• [Stored data]:
=== Section Start ===

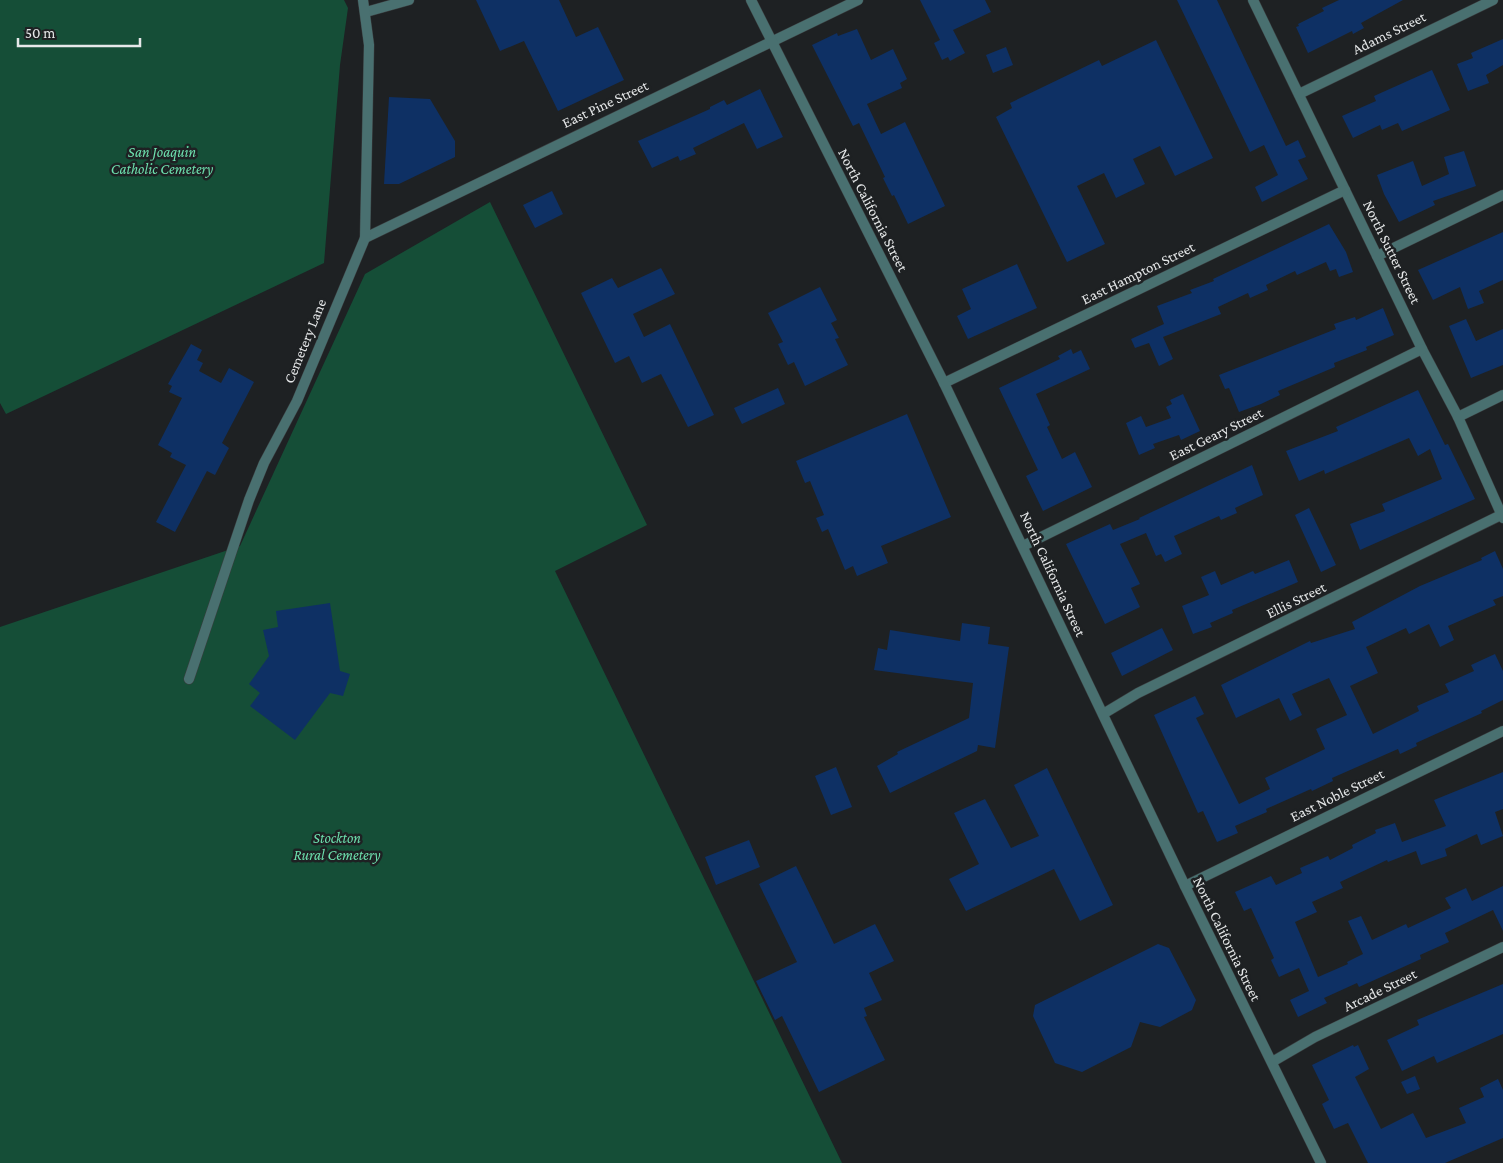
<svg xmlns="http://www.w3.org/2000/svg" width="1503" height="1163" viewBox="0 0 1503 1163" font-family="'Crimson Pro',serif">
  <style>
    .green { fill: #154e37 }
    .building { fill: #0e3064 }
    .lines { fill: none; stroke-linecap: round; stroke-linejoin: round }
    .minor-casing { stroke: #3a3d3f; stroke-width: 11 }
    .tertiary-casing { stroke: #3a3d3f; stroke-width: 11 }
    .minor { stroke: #497070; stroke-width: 10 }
    .tertiary { stroke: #497070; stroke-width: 10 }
    .labels { text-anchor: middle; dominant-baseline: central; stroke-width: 5; stroke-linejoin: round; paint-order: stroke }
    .street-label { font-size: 15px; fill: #e6e8e9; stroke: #1e2123 }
    .park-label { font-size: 15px; font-style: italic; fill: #6de0ae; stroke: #1e2123 }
  </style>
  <rect width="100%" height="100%" fill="#1e2123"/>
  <!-- green -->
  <g class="green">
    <polygon points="0,0 344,0 348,8 340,65 324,263 6,414 0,403"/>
    <polygon points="490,202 647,525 555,571 842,1163 0,1163 0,627 240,546 365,274"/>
  </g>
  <!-- building -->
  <g class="building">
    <polygon points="476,0 559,0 576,37 598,27 624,80 558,111 524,41 500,51"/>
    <polygon points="920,0 985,0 991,12 953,30 965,53 950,61 948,57 942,60 934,43 940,40"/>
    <polygon points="1177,0 1217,0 1286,146 1298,140 1306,157 1298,160 1308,179 1262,202 1255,187 1278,175 1264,145 1250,152"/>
    <polygon points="1339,0 1403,0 1361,23 1364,28 1353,34 1352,31 1308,53 1296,27 1299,26 1298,24 1324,11 1322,8"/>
    <polygon points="857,29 871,60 893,49 907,79 900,83 902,88 867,104 881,134 905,122 945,206 908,224 894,195 892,196 883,178 885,177 859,123 853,126 812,45 837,33 838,36"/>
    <polygon points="1503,39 1503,65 1486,75 1489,83 1468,91 1457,64 1473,58 1471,53"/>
    <polygon points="1156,40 1213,158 1175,176 1160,146 1133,159 1145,184 1116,198 1104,173 1077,186 1105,244 1067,262 996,117 1012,108 1010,103 1099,60 1102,66"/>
    <polygon points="1006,47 1013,65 993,73 986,55"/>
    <polygon points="1432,70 1450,110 1402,131 1398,123 1382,130 1380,125 1353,138 1342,116 1376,101 1374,96"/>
    <polygon points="760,89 783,137 757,149 744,123 693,148 696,154 680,161 678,156 652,168 638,141 710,109 710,107 724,100 727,105"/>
    <polygon points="389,97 430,99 455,141 455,157 399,184 384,184"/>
    <polygon points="1464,151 1476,186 1433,201 1435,205 1399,222 1384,194 1377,175 1413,161 1422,186 1449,174 1444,157"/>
    <polygon points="552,191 563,214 535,228 523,205"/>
    <polygon points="1329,224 1346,252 1353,272 1339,277 1336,269 1330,271 1326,262 1297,275 1295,271 1266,285 1268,290 1250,298 1248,293 1218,307 1221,314 1163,337 1173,359 1159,366 1149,343 1135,348 1131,339 1164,324 1157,306 1192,293 1190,290 1214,281 1213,279"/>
    <polygon points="1503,232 1503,280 1479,291 1484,303 1468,309 1460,287 1433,300 1418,270"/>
    <polygon points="1017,264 1037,308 968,339 957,316 971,309 962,289"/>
    <polygon points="661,268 675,294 633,314 644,337 670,324 714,415 688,427 661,374 642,383 629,356 615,363 581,293 612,278 618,288"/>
    <polygon points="820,287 837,320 831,323 839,338 835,339 848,365 805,386 794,362 788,365 778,344 783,342 768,313"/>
    <polygon points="1383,308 1394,335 1366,347 1367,350 1334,363 1335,367 1278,391 1280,395 1261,404 1239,412 1229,388 1225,389 1219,375 1336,329 1334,324 1355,317 1356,320"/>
    <polygon points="1466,319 1476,341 1503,329 1503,365 1471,378 1449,326"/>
    <polygon points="191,344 202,350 197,360 203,363 199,371 221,383 229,368 254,382 222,443 229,448 215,475 207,471 175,532 156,522 186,465 170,457 172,453 158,445 182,398 169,392 172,386 168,384"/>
    <polygon points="1071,349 1073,354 1081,350 1090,369 1036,394 1050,425 1047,427 1062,459 1075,452 1092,487 1043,511 1026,476 1038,470 999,388 1060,359 1058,356"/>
    <polygon points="778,388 785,404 742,424 734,408"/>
    <polygon points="1418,390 1445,445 1448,444 1475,499 1360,550 1350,524 1385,511 1382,504 1442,479 1430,449 1418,456 1409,438 1325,474 1324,470 1299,481 1286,451 1338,431 1336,427"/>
    <polygon points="1183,394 1200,431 1181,440 1179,435 1153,444 1155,448 1139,455 1126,423 1141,416 1146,427 1171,418 1166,407 1172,404 1170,400"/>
    <polygon points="907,414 951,517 881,546 888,563 857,576 853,566 845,570 828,529 822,532 816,518 824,515 810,481 805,483 796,461"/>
    <polygon points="1252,465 1263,495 1235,508 1237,513 1221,520 1219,516 1174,536 1182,554 1165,562 1161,554 1156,556 1146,533 1120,544 1140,584 1131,588 1140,607 1105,624 1066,544 1110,524 1113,530 1140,519 1139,518"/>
    <polygon points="1309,508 1336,565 1321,572 1295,515"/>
    <polygon points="1495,551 1503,569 1503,596 1493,600 1496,605 1448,626 1454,640 1440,647 1429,624 1409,634 1406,628 1366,647 1378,673 1350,686 1373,734 1419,711 1417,706 1449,692 1445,684 1474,671 1471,665 1495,654 1503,671 1503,700 1481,711 1482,713 1416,743 1417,746 1400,754 1398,749 1332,778 1333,781 1312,791 1311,789 1266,809 1267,812 1235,826 1238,833 1217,842 1203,811 1198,813 1154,715 1195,696 1204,714 1196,718 1239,804 1270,789 1265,778 1325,749 1316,729 1347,715 1329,678 1292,694 1302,715 1290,721 1279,698 1236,718 1221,685 1310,641 1311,643 1355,629 1352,622 1420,586 1482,560 1481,558"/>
    <polygon points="1289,560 1298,582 1232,610 1233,613 1210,623 1212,627 1193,634 1182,606 1209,595 1201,577 1215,571 1221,585 1253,571 1255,574"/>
    <polygon points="330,603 340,671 350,674 343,696 330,693 295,740 250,706 260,693 249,684 269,656 263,630 278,627 276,611"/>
    <polygon points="962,623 990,627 988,644 1009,647 995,748 978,745 977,751 890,793 877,766 898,754 897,752 969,718 973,683 874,670 878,648 887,650 890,630 960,641"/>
    <polygon points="1162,628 1173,650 1122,676 1111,653"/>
    <polygon points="836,767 852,807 831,815 815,776"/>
    <polygon points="1047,768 1113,905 1080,921 1054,869 966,911 949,879 979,864 954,813 985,799 1011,848 1039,836 1014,785"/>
    <polygon points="1503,772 1503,809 1495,812 1503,836 1481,845 1477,834 1445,849 1447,856 1421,865 1416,851 1388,862 1387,860 1340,882 1343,888 1312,902 1317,912 1295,922 1318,977 1348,964 1347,962 1363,954 1348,921 1361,916 1372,940 1406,924 1408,928 1451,908 1445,898 1466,888 1472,901 1503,886 1503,931 1493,910 1445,933 1449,942 1420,955 1421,959 1359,987 1357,983 1324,998 1327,1003 1298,1017 1290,1000 1309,991 1299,968 1279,977 1271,960 1274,958 1251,908 1244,911 1235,892 1271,876 1276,885 1302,873 1300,868 1328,856 1330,860 1353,848 1352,845 1376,833 1375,830 1395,823 1402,842 1446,826 1434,800"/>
    <polygon points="749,840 760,867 716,885 705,857"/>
    <polygon points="796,866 834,944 875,924 894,961 869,973 882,1000 864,1008 867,1016 864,1017 885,1060 819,1092 782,1016 775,1020 756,981 797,962 759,884"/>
    <polygon points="1158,944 1169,948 1196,1000 1192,1010 1160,1027 1140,1022 1131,1047 1082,1072 1055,1063 1033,1016 1035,1005"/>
    <polygon points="1503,984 1503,1034 1437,1063 1434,1056 1402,1071 1387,1040 1419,1025 1417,1020"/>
    <polygon points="1353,1045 1354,1047 1358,1045 1369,1069 1355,1077 1381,1129 1413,1113 1426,1138 1466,1123 1459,1108 1484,1097 1480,1088 1498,1079 1503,1090 1503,1138 1445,1163 1368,1163 1348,1123 1334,1129 1322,1104 1329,1100 1312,1065"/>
    <polygon points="1415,1076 1420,1089 1407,1094 1401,1082"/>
  </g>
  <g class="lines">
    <defs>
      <g id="minor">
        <polyline points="1253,0 1422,349 1458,417 1503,518"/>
        <polyline points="366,12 409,0"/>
        <polyline points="1299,94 1493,0"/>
        <polyline points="365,238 858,0"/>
        <polyline points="1377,256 1503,195"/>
        <polyline points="944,383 1345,190"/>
        <polyline points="1458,417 1503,395"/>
        <polyline points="1023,546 1422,349"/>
        <polyline points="189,679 249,500 264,463 297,401 365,238 369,45 363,0"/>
        <polyline points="1103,714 1138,693 1503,514"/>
        <polyline points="1185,886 1503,731"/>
        <polyline points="1272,1062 1315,1037 1503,947"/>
      </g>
      <polyline id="tertiary" points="751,0 944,383 1185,886 1321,1163"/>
    </defs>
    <!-- minor casing -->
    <use href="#minor" class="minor-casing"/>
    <!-- tertiary casing -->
    <use href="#tertiary" class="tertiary-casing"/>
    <!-- minor -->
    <use href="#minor" class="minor"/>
    <!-- tertiary -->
    <use href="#tertiary" class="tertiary"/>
  </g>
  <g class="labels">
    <!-- street labels -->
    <g class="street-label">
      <text transform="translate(1389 33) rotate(-26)">Adams Street</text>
      <text transform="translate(605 104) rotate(-25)">East Pine Street</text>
      <text transform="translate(873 210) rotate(63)">North California Street</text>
      <text transform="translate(1392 252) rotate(64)">North Sutter Street</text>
      <text transform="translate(1138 273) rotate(-26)">East Hampton Street</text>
      <text transform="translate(305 341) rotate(-68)">Cemetery Lane</text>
      <text transform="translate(1216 434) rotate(-26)">East Geary Street</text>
      <text transform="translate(1053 574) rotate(65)">North California Street</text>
      <text transform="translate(1296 600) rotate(-26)">Ellis Street</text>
      <text transform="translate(1337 795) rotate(-26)">East Noble Street</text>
      <text transform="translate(1227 939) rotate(64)">North California Street</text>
      <text transform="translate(1380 990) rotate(-26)">Arcade Street</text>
    </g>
    <!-- park labels -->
    <g class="park-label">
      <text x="162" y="152">San Joaquin<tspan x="162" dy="17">Catholic Cemetery</tspan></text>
      <text x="337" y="838">Stockton<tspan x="337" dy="17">Rural Cemetery</tspan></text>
    </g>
  </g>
  <!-- scale -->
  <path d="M18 38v8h122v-8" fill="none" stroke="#e6e8e9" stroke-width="2.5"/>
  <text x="25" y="38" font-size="15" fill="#e6e8e9" stroke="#1e2123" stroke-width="4" paint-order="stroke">50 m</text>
</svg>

=== Section End ===

• [Work item]: Every line above that carries the string "none" should be copied.

• [Exercise response]:
    .lines { fill: none; stroke-linecap: round; stroke-linejoin: round }
  <path d="M18 38v8h122v-8" fill="none" stroke="#e6e8e9" stroke-width="2.5"/>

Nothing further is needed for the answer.